Metadata-Version: 2.1
Name: plumbingbird
Version: 0.1.0
Summary: Handy tools for common data engineering needs.
License: GNU GPLv3
Author: Rebecca Lovering
Author-email: lovering810@gmail.com
Requires-Python: >=3.12,<4.0
Classifier: License :: Other/Proprietary License
Classifier: Programming Language :: Python :: 3
Classifier: Programming Language :: Python :: 3.12
Requires-Dist: boto3 (>=1.7.84,<2.0.0)
Requires-Dist: psycopg2
Requires-Dist: pytest
Requires-Dist: python-dotenv
Requires-Dist: pyyaml
Requires-Dist: requests
Requires-Dist: smart_open
Description-Content-Type: text/markdown

# plumbingbird
Handy tools for common use cases in data engineering

## Purpose

I got tired of reinventing wheels across jobs in data engineering, so I decided to make a repo for them instead. Nothing in here is specific business logic, it's intended to be mostly higher order functions so you can plug and play.

### Installation Dependencies
1. `[postgresql](https://www.postgresql.org/download/)`
2. `[poetry](https://python-poetry.org/docs/#installation)`

## Organization

### Utilities

This directory contains primitive parent classes for concepts in both orchestration and etl, as well as a number of handy tools for environment interaction (like ID-ing where something is running and getting secrets out of the env vars).
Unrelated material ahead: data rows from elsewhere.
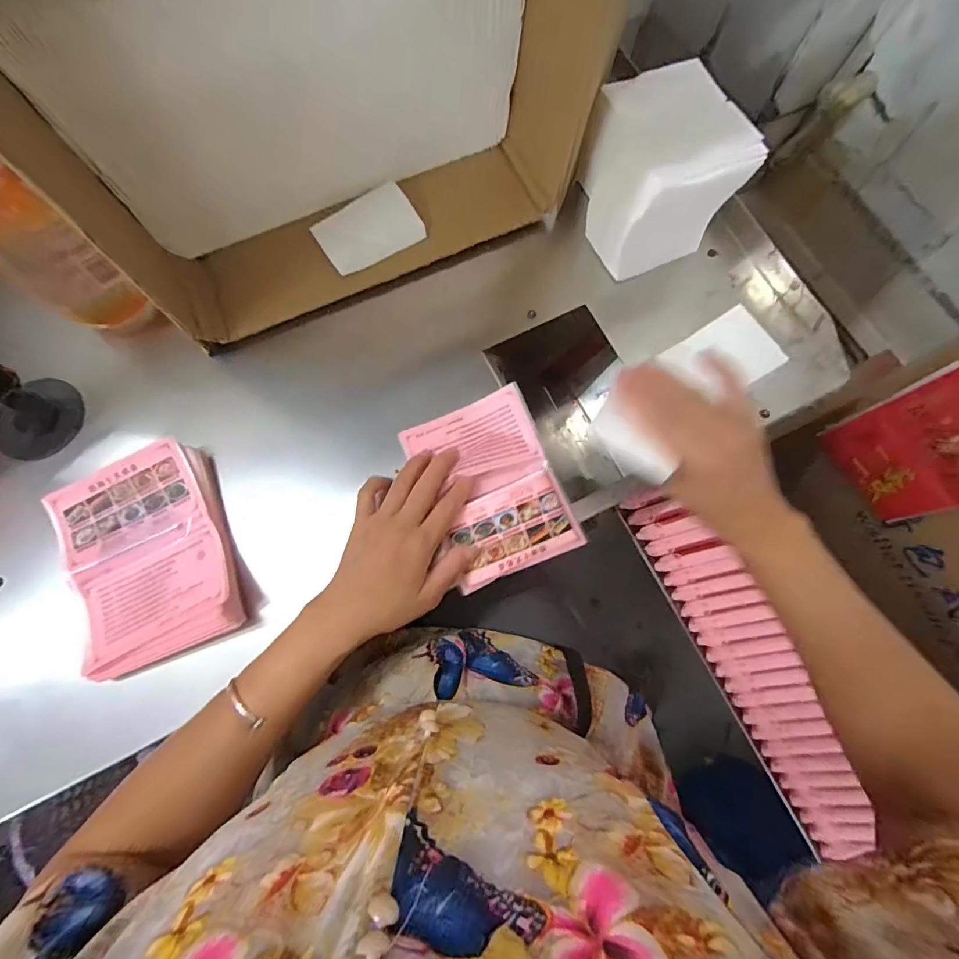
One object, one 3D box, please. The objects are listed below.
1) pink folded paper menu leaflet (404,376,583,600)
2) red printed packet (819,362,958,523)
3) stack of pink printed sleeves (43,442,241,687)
[{"bbox_3d":[0.014,0.005,0.417,0.111,0.020,0.155,-22,77,-5],"label":"pink folded paper menu leaflet"},{"bbox_3d":[0.451,-0.027,0.473,0.019,0.166,0.126,-26,75,-14],"label":"red printed packet"},{"bbox_3d":[-0.287,0.068,0.400,0.139,0.040,0.179,-25,77,-6],"label":"stack of pink printed sleeves"}]

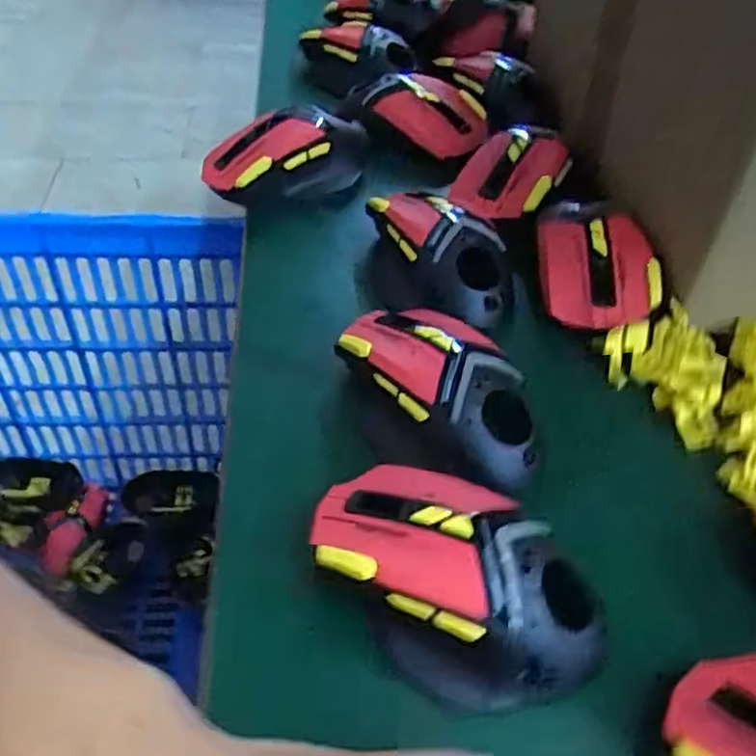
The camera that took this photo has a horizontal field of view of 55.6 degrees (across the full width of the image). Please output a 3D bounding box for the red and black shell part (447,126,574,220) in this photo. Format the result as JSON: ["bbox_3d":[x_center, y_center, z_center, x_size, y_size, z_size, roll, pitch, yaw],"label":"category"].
[{"bbox_3d":[0.085,-0.136,0.462,0.060,0.025,0.074,26,50,18],"label":"red and black shell part"}]

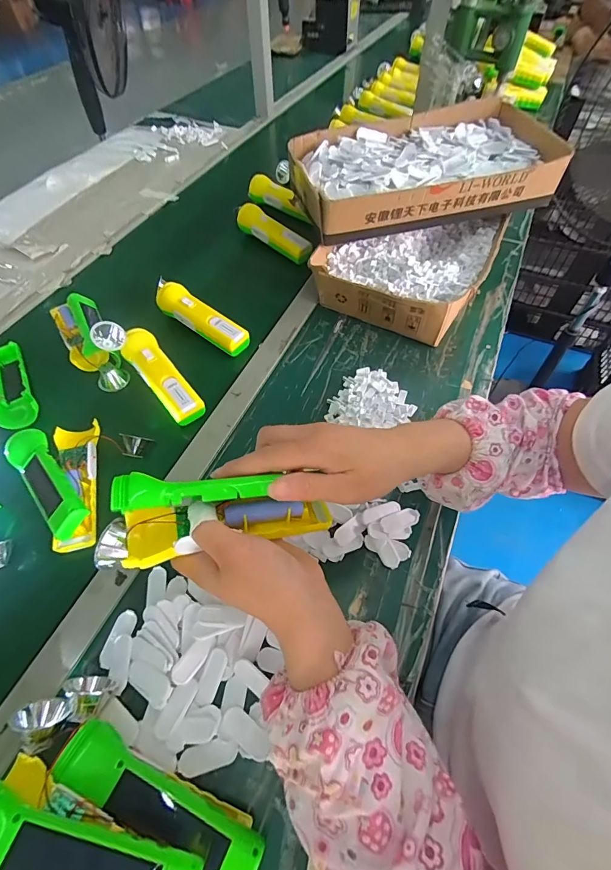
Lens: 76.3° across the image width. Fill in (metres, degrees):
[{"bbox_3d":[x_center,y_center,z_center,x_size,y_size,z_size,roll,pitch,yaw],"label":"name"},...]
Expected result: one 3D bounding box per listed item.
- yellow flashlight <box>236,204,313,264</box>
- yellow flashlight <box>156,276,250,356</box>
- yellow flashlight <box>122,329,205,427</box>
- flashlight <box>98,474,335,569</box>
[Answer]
[{"bbox_3d":[-0.064,-0.391,0.755,0.184,0.043,0.042,37,65,24],"label":"yellow flashlight"},{"bbox_3d":[-0.179,-0.193,0.623,0.209,0.042,0.053,33,63,22],"label":"yellow flashlight"},{"bbox_3d":[-0.202,-0.085,0.546,0.050,0.040,0.163,-37,62,-21],"label":"yellow flashlight"},{"bbox_3d":[-0.062,0.063,0.301,0.168,0.057,0.051,3,52,-22],"label":"flashlight"}]

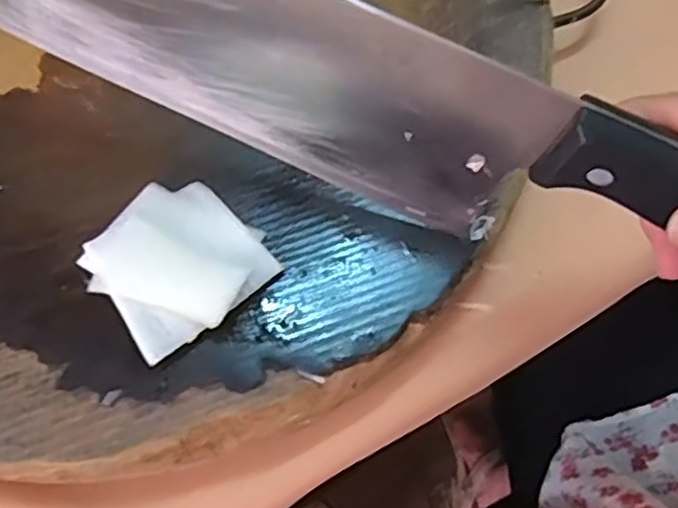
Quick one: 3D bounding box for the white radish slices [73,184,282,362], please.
[{"bbox_3d":[-0.058,0.003,0.253,0.055,0.010,0.055,40,76,14],"label":"white radish slices"}]

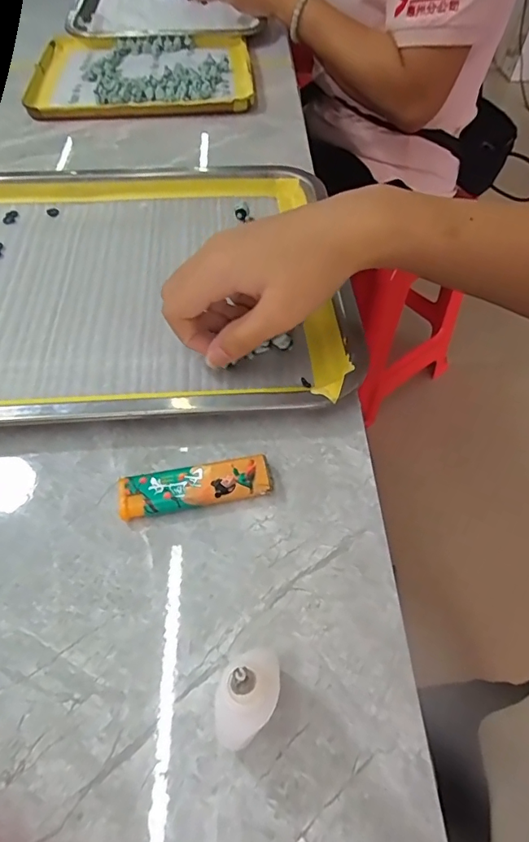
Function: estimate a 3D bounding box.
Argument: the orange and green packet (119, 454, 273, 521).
[{"bbox_3d":[-0.036,0.035,0.246,0.076,0.011,0.023,-10,57,-6],"label":"orange and green packet"}]

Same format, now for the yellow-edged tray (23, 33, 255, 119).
[{"bbox_3d":[-0.139,-0.394,0.530,0.242,0.011,0.199,-4,56,-2],"label":"yellow-edged tray"}]

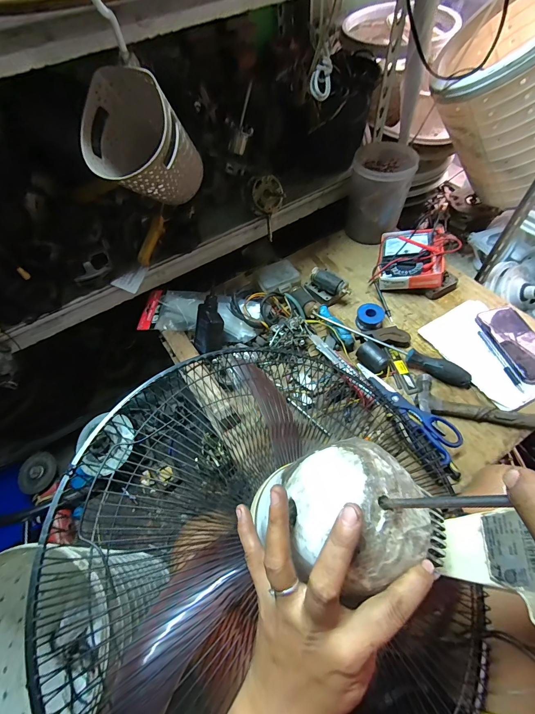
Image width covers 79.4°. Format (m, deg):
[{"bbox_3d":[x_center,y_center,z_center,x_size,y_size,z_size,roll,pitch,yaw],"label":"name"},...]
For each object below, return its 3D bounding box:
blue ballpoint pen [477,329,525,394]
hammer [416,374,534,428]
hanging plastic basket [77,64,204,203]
[{"bbox_3d":[0.432,0.007,0.600,0.011,0.013,0.136,-11,58,-3],"label":"blue ballpoint pen"},{"bbox_3d":[0.369,0.079,0.560,0.205,0.022,0.071,6,58,9],"label":"hammer"},{"bbox_3d":[-0.171,-0.289,0.450,0.123,0.141,0.126,28,100,4],"label":"hanging plastic basket"}]

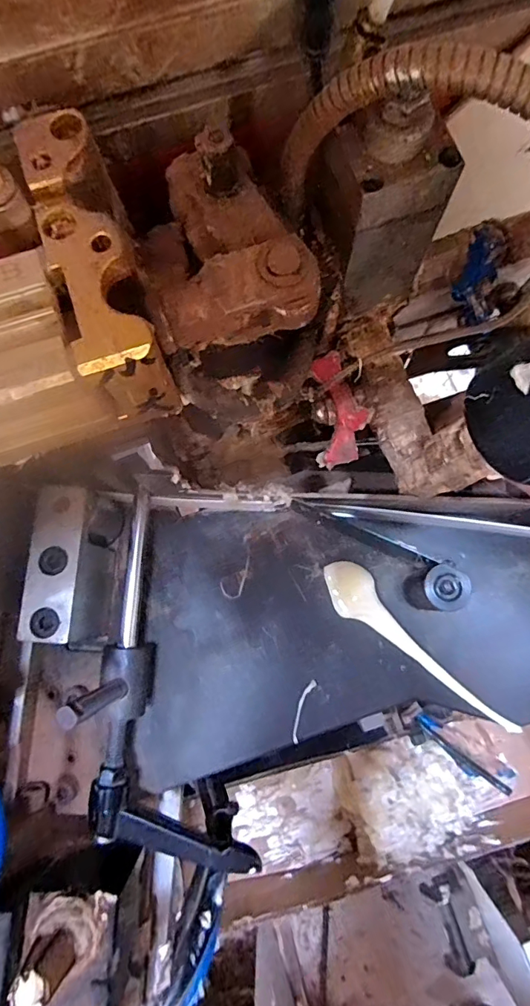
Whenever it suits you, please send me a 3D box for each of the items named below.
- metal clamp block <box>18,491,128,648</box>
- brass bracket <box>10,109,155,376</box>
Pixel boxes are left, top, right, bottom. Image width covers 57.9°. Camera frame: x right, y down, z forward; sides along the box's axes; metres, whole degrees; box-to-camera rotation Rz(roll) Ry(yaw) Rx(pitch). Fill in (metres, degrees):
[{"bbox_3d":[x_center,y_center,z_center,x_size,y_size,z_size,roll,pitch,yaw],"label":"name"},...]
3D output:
[{"bbox_3d":[-0.103,0.035,0.269,0.030,0.063,0.084,0,77,1],"label":"metal clamp block"},{"bbox_3d":[-0.053,-0.077,0.154,0.024,0.030,0.086,-19,79,-3],"label":"brass bracket"}]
Someday, maybe the etl and orchestration classes will move to their respective directories, but for now they're just chilling in the base utilities directory.

### ETL

This directory contains classes for extraction, transformation, and loading, differentiated by the nature of the source (in the case of extraction), the nature of the destination (in the case of loaders), and the format of the interstitial data (for transformers/buffers).

### Orchestration

This directory has provider-bounded tools for standing up cloud services, like Workers that can listen to queues and Jobs they can do.

### Tests

What's on the tin, plus some differentiation therein between live tests that take action vs unittests.